The S-G did not directly answer the question as to how many migrant workers continue to wait to return home and neither did he answer repeated questions of how much time would be needed to shift migrant workers to where they want to go. S-G Mehta submitted that Shramik Special trains had been run from May 1 and that over 97 lakh migrant workers were shifted to their home states through these trains and bus services operated for shorter journeys.

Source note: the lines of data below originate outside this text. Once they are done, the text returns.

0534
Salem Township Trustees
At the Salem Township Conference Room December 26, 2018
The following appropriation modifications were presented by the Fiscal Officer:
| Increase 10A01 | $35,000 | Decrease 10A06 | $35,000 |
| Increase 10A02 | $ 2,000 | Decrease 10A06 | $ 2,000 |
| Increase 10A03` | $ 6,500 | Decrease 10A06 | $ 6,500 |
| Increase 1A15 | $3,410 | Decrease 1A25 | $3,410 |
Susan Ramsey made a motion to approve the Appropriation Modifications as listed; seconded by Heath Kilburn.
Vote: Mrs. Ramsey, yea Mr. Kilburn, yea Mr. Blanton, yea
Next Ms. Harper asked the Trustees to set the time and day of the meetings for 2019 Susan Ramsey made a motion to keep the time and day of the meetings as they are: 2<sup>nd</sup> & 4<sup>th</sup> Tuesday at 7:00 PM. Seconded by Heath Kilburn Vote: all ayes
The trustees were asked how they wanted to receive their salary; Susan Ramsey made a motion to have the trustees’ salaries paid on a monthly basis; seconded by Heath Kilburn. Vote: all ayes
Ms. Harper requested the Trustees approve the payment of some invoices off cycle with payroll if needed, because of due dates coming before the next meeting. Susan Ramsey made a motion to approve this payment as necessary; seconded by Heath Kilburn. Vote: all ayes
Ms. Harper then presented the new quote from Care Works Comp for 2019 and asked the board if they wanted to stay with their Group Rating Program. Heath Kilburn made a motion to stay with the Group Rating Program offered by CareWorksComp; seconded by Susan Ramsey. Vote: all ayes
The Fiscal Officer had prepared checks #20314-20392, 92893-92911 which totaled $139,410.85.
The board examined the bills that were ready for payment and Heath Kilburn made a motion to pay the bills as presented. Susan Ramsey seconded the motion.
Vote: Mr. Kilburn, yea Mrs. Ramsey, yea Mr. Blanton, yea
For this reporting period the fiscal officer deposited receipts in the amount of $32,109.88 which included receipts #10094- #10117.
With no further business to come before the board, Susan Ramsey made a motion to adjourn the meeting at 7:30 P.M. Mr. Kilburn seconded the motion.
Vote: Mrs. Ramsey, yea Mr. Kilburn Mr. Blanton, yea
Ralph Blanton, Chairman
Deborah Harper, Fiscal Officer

On questions of why food and water were not being provided in the Shramik trains, Mehta informed the court that the Railways was indeed providing food and that it had provided some 84 lakh meals in these trains since they started operations. When asked again as to how much time would be needed to send migrant workers back home, the S-G said, "States would be in a better position to estimate that". Facing a barrage of questions about measures that had been taken to deal with this crisis from the court, the S-G asked that he be allowed to file a more comprehensive reply, which he assured "would fully satisfy the court".
Late on Wednesday night, amid reports that thousands of migrant workers are not being provided basic meals on the Shramik trains and many having succumbed to exhaustion and lack of food and water, Railways officials had said that nine migrant workers had died on Shramik trains. They, however, did not elaborate on the cause of death and attributed it to illnesses they had before boarding the train. This also raised questions on the effectiveness of the screening process at railway stations, which is supposed to check for symptomatic passengers before they are allowed to board.
While pulling up the Centre and states during the hearing on Thursday, the court also noted that interstate-agreements to pay for migrant workers' rail fares was clearly not working out in many instances and reimbursement options are being implemented effectively only by Bihar, before suggesting that a uniform approach to deciding on these fares is the need of the hour.
The court also asked whether migrant workers are informed or whether the Centre is aware of how much time it will take for migrant workers to reach their homes after they register, to which the S-G again said he would file a detailed reply, which would give the court an entire "larger picture" of the situation when read together with the states' affidavits. While some states had filed their affidavits on Thursday, many had not and the SC noted that states and the Centre would need more time to file their replies in the matter.
As the S-G mentioned that the Centre would need at least 10 days to file the reply, the court posted the matter next for June 5. Senior advocates Indira Jaising and Kapil Sibal also made their submission to the court. While Jaising sought for more trains to be run to expedite the process, Sibal pointed out that the Centre had not bothered to set minimum standards for shelter, food, drinking water and medical facilities as mandated by the Disaster Management Act, which was why migrant workers were being forced to set out on foot.
S-G Mehta, however, maintained that "local instigations" were reasons for migrant workers wanting to leave for their homes and that after every migrant had been identified to be walking on highways they had been shifted to shelter homes. However, the court pointed out that "they are still walking" and asked, "How are you ensuring food reaches them?"